[TASK GOAL] Reproduce, line for line and without any change, all of the text in the rows below, omitting the pictures from your answer.

--- START ---

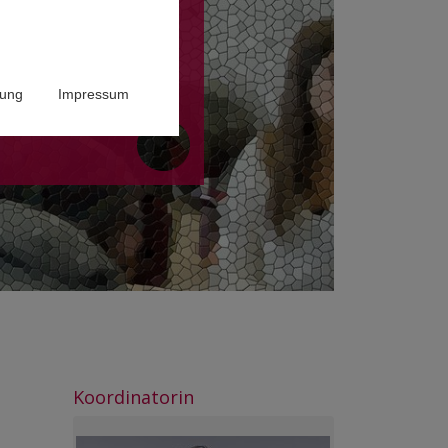
rung
Impressum
Koordinatorin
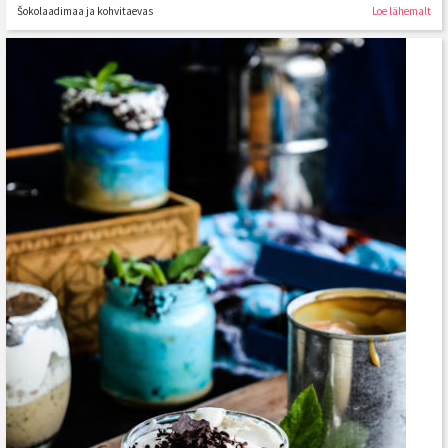
Šokolaadimaa ja kohvitaevas
Loe lähemalt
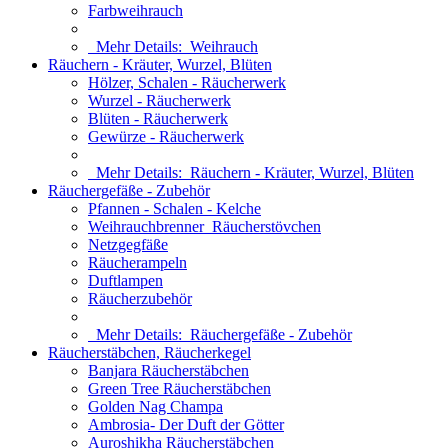
Farbweihrauch
Mehr Details:
Weihrauch
Räuchern - Kräuter, Wurzel, Blüten
Hölzer, Schalen - Räucherwerk
Wurzel - Räucherwerk
Blüten - Räucherwerk
Gewürze - Räucherwerk
Mehr Details:
Räuchern - Kräuter, Wurzel, Blüten
Räuchergefäße - Zubehör
Pfannen - Schalen - Kelche
Weihrauchbrenner_Räucherstövchen
Netzgegfäße
Räucherampeln
Duftlampen
Räucherzubehör
Mehr Details:
Räuchergefäße - Zubehör
Räucherstäbchen, Räucherkegel
Banjara Räucherstäbchen
Green Tree Räucherstäbchen
Golden Nag Champa
Ambrosia- Der Duft der Götter
Auroshikha Räucherstäbchen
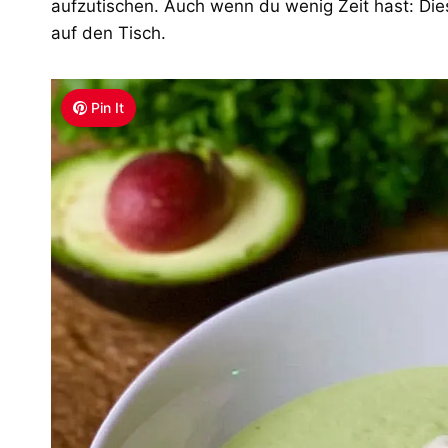
aufzutischen. Auch wenn du wenig Zeit hast: Die
auf den Tisch.
Pin It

--- END ---

[ANSWER SPACE]
rung
Impressum
Koordinatorin
Šokolaadimaa ja kohvitaevas
Loe lähemalt
Farbweihrauch
Mehr Details:
Weihrauch
Räuchern - Kräuter, Wurzel, Blüten
Hölzer, Schalen - Räucherwerk
Wurzel - Räucherwerk
Blüten - Räucherwerk
Gewürze - Räucherwerk
Mehr Details:
Räuchern - Kräuter, Wurzel, Blüten
Räuchergefäße - Zubehör
Pfannen - Schalen - Kelche
Weihrauchbrenner_Räucherstövchen
Netzgegfäße
Räucherampeln
Duftlampen
Räucherzubehör
Mehr Details:
Räuchergefäße - Zubehör
Räucherstäbchen, Räucherkegel
Banjara Räucherstäbchen
Green Tree Räucherstäbchen
Golden Nag Champa
Ambrosia- Der Duft der Götter
Auroshikha Räucherstäbchen
aufzutischen. Auch wenn du wenig Zeit hast: Die
auf den Tisch.
Pin It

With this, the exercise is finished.